» **Selected extract**
↓↓↓

Cube root modulo P -- how do I do this?

Asked 19/7, 2011 at 18:42 Answered 9/12, 2022 at 22:46

Solved python algorithm rsa modulo public-key-encryption

I am trying to calculate the cube root of a many-hundred digit number modulo P in Python, and failing miserably.

I found code for the Tonelli-Shanks algorithm which supposedly is simple to modify from square roots to cube roots, but this eludes me. I've scoured the web and math libraries and a few books to no avail. Code would be wonderful, so would an algorithm explained in plain English.

Here is the Python (2.6?) code for finding square roots:

def modular_sqrt(a, p):
    """ Find a quadratic residue (mod p) of 'a'. p
        must be an odd prime.

        Solve the congruence of the form:
            x^2 = a (mod p)
        And returns x. Note that p - x is also a root.

        0 is returned is no square root exists for
        these a and p.

        The Tonelli-Shanks algorithm is used (except
        for some simple cases in which the solution
        is known from an identity). This algorithm
        runs in polynomial time (unless the
        generalized Riemann hypothesis is false).
    """
    # Simple cases
    #
    if legendre_symbol(a, p) != 1:
        return 0
    elif a == 0:
        return 0
    elif p == 2:
        return n
    elif p % 4 == 3:
        return pow(a, (p + 1) / 4, p)

    # Partition p-1 to s * 2^e for an odd s (i.e.

↑↑↑

» **What to work on**
- 1) Summarize the question about cube roots modulo P in exactly two sentences.
- 2) Pick up the cube-root question at the point where it stops and keep writing it.

» **Record list**
↓↓↓

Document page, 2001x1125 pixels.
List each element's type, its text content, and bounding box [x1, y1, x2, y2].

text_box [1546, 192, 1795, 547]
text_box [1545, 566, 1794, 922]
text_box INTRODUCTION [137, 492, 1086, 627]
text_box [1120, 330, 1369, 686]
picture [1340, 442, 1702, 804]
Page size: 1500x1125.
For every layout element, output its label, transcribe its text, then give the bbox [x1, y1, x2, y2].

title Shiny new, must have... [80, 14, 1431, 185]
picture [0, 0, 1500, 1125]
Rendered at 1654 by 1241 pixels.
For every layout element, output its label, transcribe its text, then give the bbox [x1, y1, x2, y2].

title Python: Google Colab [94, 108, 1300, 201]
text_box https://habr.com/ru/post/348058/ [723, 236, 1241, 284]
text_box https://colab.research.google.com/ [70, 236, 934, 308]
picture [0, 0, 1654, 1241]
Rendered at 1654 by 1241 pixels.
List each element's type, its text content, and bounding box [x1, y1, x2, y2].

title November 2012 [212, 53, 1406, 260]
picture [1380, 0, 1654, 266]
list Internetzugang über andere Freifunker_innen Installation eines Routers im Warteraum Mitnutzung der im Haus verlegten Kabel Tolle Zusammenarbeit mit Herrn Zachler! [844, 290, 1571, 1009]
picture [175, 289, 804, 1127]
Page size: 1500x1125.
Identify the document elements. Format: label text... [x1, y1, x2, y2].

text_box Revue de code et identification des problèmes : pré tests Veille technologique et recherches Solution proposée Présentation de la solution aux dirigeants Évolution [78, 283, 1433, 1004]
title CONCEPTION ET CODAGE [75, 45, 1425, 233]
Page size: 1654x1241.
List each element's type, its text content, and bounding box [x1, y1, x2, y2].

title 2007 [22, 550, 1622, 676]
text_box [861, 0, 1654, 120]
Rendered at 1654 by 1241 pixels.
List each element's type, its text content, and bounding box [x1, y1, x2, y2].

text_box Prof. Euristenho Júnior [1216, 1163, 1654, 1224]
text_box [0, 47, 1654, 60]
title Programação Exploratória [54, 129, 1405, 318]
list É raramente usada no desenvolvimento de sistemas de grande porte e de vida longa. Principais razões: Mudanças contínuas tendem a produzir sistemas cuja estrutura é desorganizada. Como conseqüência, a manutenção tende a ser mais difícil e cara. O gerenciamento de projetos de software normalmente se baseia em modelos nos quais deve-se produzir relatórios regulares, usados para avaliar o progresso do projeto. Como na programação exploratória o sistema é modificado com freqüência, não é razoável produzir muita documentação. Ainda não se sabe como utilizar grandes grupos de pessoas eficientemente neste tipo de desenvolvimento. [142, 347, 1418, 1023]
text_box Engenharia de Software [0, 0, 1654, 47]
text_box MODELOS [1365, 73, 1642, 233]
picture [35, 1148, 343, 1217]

↑↑↑

» **Final results**
- 1) The asker is trying to calculate the cube root of a many-hundred-digit number modulo P in Python and has been failing, after searching the web, math libraries and several books without success. They found Tonelli-Shanks code for square roots that is supposedly simple to modify for cube roots, but they cannot see how, and they would welcome either code or an algorithm explained in plain English.

- 2)
    # reduce all the powers of 2 from p-1)
    #
    s = p - 1
    e = 0
    while s % 2 == 0:
        s /= 2
        e += 1

    # Find some 'n' with a legendre symbol n|p = -1.
    # Shouldn't take long.
    #
    n = 2
    while legendre_symbol(n, p) != -1:
        n += 1

    # Here be dragons!
    # Read the paper "Square roots from 1; 24, 51,
    # 10 to Dan Shanks" by Ezra Brown for more
    # information
    #

    # x is a guess of the square root that gets better
    # with each iteration.
    # b is the "fudge factor" - by how much we're off
    # with the guess. The invariant x^2 = ab (mod p)
    # is maintained throughout the loop.
    # g is used for successive powers of n to update
    # both a and b
    # r is the exponent - decreases with each update
    #
    x = pow(a, (s + 1) / 2, p)
    b = pow(a, s, p)
    g = pow(n, s, p)
    r = e

    while True:
        t = b
        m = 0
        for m in xrange(r):
            if t == 1:
                break
            t = pow(t, 2, p)

        if m == 0:
            return x

        gs = pow(g, 2 ** (r - m - 1), p)
        g = (gs * gs) % p
        x = (x * gs) % p
        b = (b * g) % p
        r = m

def legendre_symbol(a, p):
    """ Compute the Legendre symbol a|p using
        Euler's criterion. p is a prime, a is
        relatively prime to p (if p divides
        a, then a|p = 0)

        Returns 1 if a has a square root modulo
        p, -1 otherwise.
    """
    ls = pow(a, (p - 1) / 2, p)
    return -1 if ls == p - 1 else ls

Source: Computing modular square roots in Python

Precedence answered 19/7, 2011 at 18:42 Comment(5)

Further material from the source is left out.